Papalexandrou alludes to Pessoa, Seferis, Sachtouris and Beckett all essential artists in European literary modernism, although Sachtouris is less well-known internationally, and one of her poems has an epigraph from Sappho, another a phrase from Pindar. Papalexandrou in an interview has hinted that her work was one continuous poem and this current collection is a continuation of previous books. The first poem quotes from Pessoa, the poet of multiple selves and yet in the poems he attributed to himself and in The Book of Disquiet he is a poet of the “abstract chasm that lies in the depth of things.” The commercial and legal vocabulary, “memorandums,” “falls due,” “deadline,” “profit,” “voucher” evokes the life and work of Pessoa as an assistant book-keeper and explorer of consciousness. This is followed by two poems entitled “The Fugitive” which introduces a female persona perhaps a doppelganger of the poet who is hardly present, “fleshless” is the description and in a black dress which paradoxically spreads light. This is a poetry which uses a minimum of imagery and expressive vocabulary to maximum effect, so much so that when one reads“Dream Unbeheld” the sudden impact of sensuality is extraordinary: “Bathed in night’s silver / two souls a world entire / lustrous sculpture / Him and her.”

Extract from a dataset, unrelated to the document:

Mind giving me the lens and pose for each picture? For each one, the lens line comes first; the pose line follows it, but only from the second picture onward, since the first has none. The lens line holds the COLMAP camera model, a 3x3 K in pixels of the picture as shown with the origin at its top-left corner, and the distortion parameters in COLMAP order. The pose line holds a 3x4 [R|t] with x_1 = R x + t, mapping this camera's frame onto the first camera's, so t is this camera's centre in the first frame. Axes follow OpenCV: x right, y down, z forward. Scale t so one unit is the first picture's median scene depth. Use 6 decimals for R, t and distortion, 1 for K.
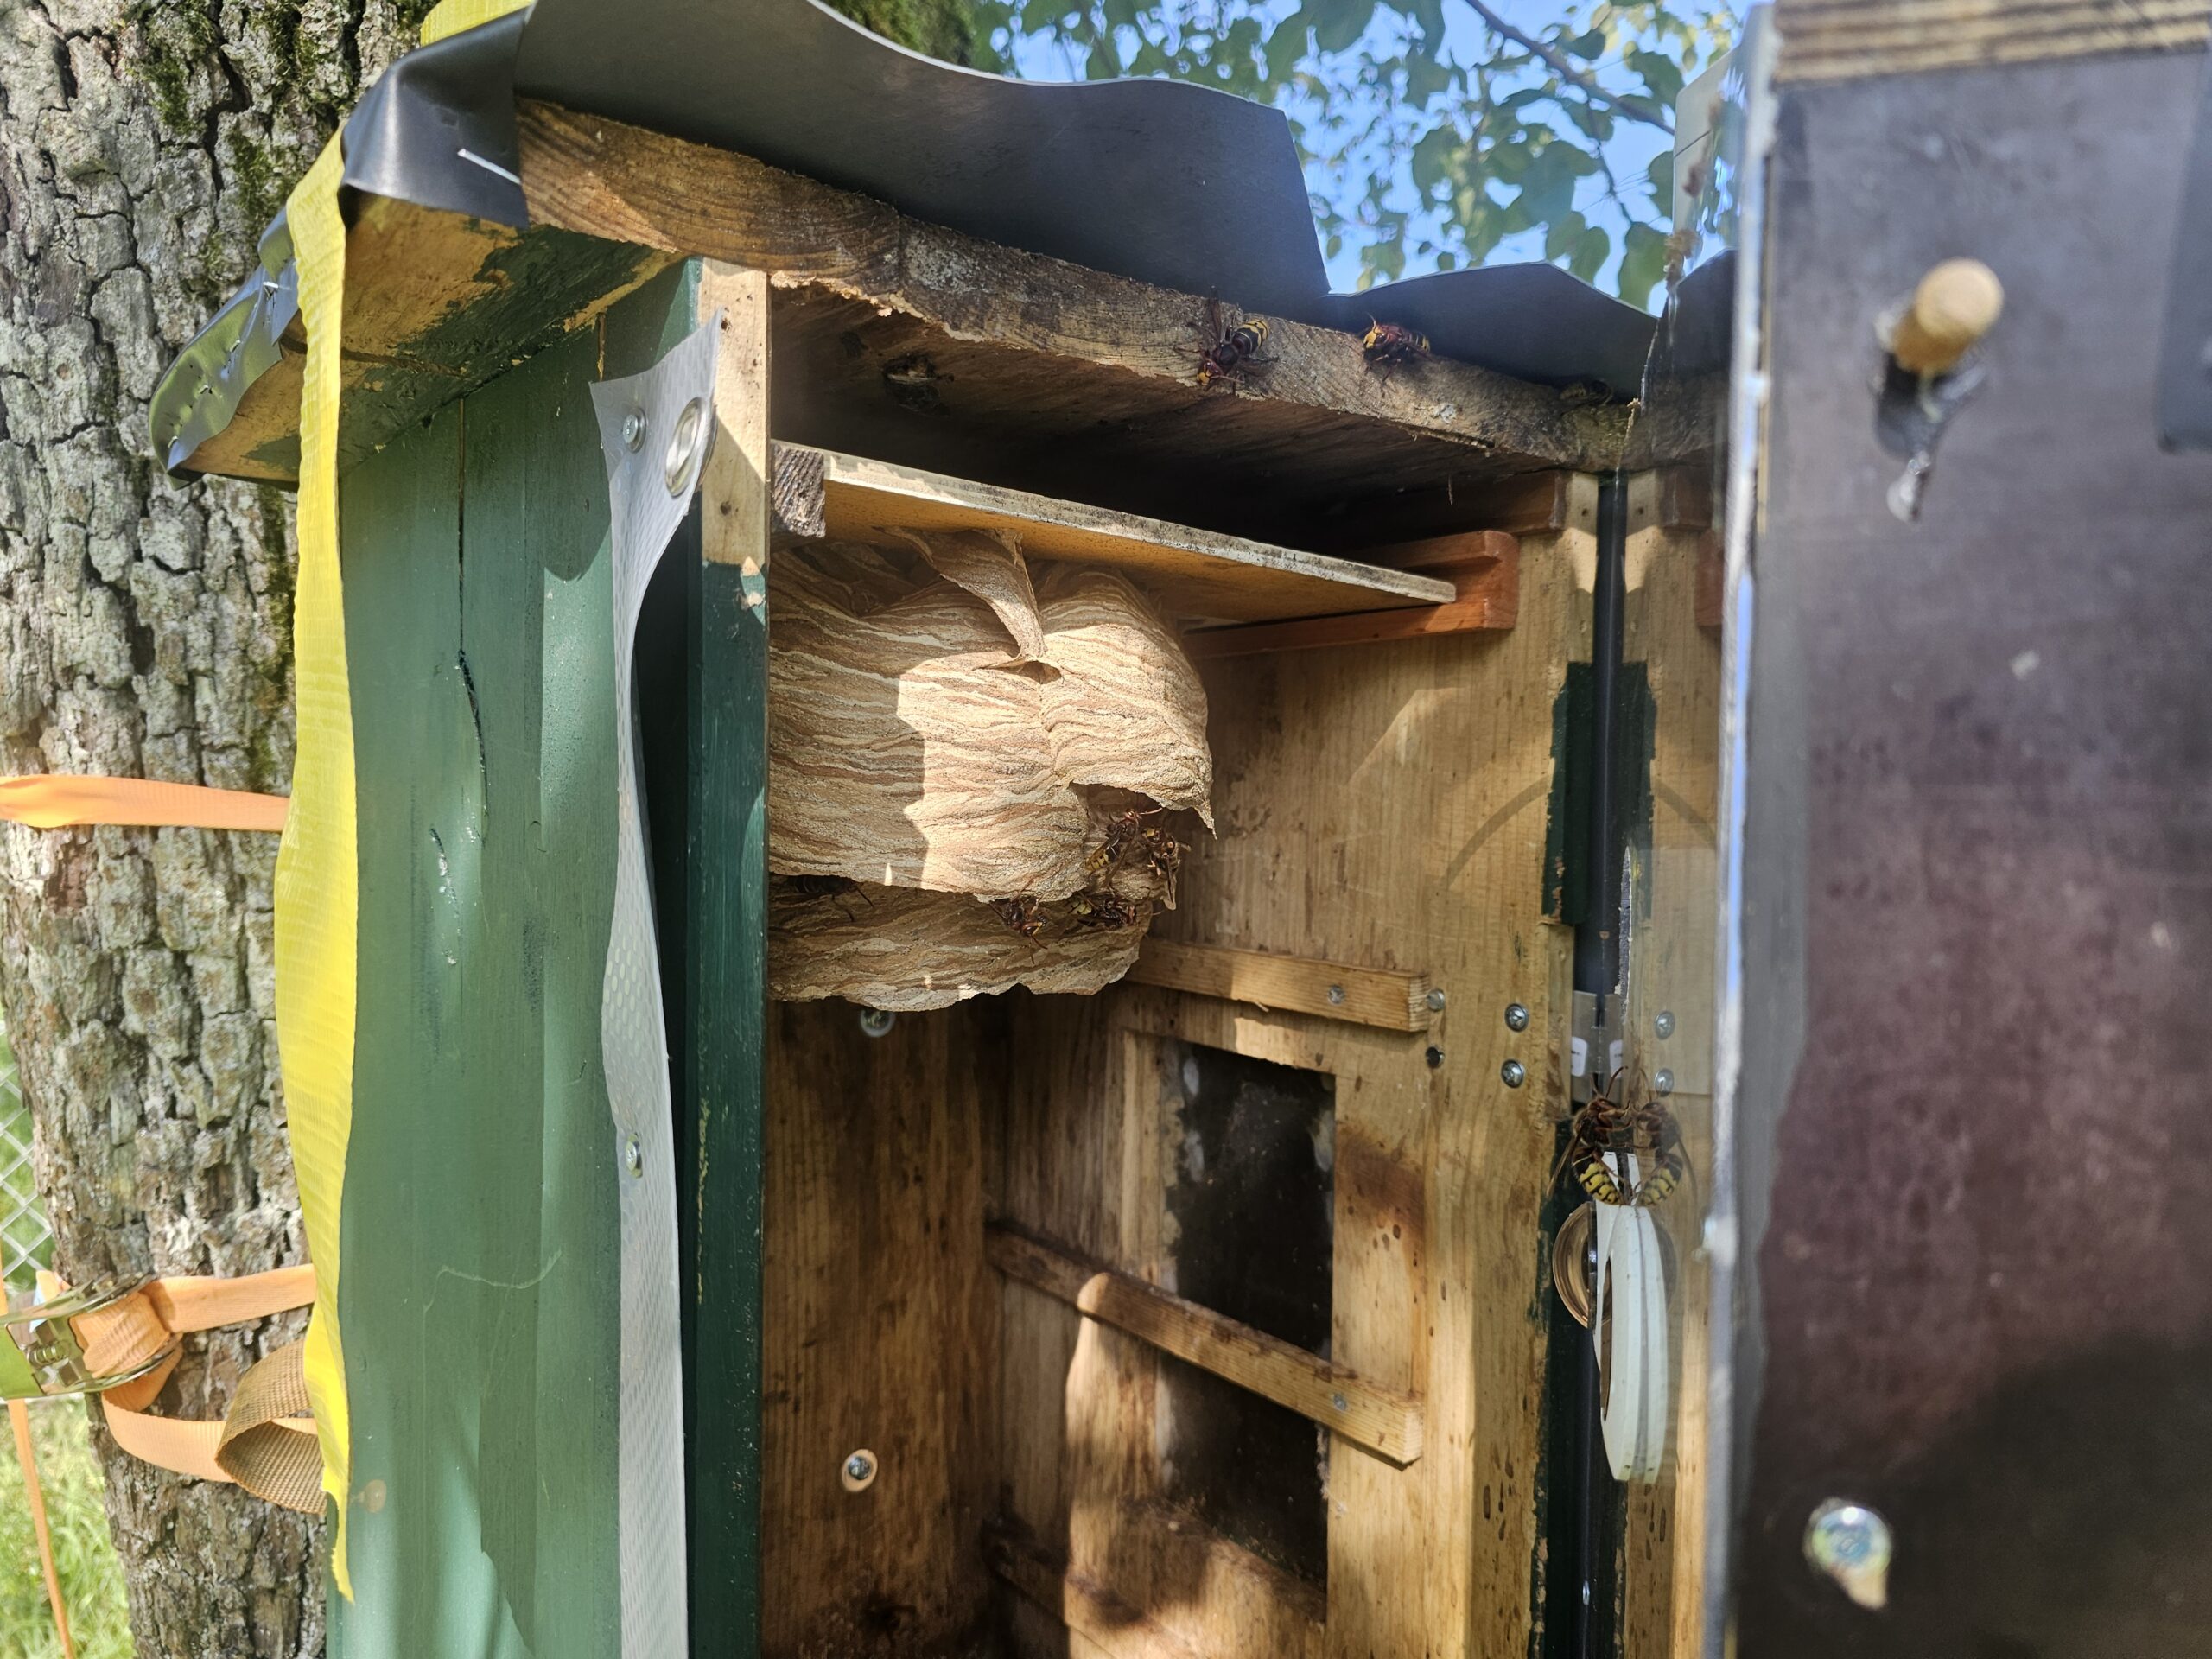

Further figures or apparitions appear, for example a man with a black revolver “shooting into the air / forcing the clouds / to snow” and the economy of Papalexandrou’s means is illustrated by the almost complete absence of colour words with “pink” only in the title of the poem “The Pink Hues of a Lady in Perpetual Motion.”The collection moves from an unstated urban hinterland, “the unlit city” to a depopulated countryside (Pelion is mentioned in a subtitle) perhaps too close to the mood of “The Wasteland” for comfort.
The verse forms are fragmentary perhaps mimicking what little survives of Sappho’s work and suggesting a great volume of unspoken feeling behind the fleeting interactions with the reader. I’m not sure, having no Greek, how much of this latency can be translated except to observe that her translator has managed to communicate that it lies behind Papalexandrou’s work.
One or two local points trouble me. “awhile” in the line “die after awhile” is either a misprint or a grammatical solecism. The line should be “die after awhile” as ‘awhile’ is an adverb as in “wait awhile,” not a noun. Secondly, it peeves me to read yet another poet lamely using the Paul Simon paradox, “the sound of (my) silence” which has only ever worked as rhetorical image within the context of the original song. Finally, the translator’s ear should not have allowed him to perpetrate the line “And when wan you come.” The vowel in “wan” is less distinct than when Keats wrote “so wan and palely loitering” and for many native speakers of English is indistinguishable from the vowel in “one.”
Despite this minor nitpicking “It’s Overtaking Us’ is a stimulating balancing act of language over the void that poets sense when they combine words in new ways.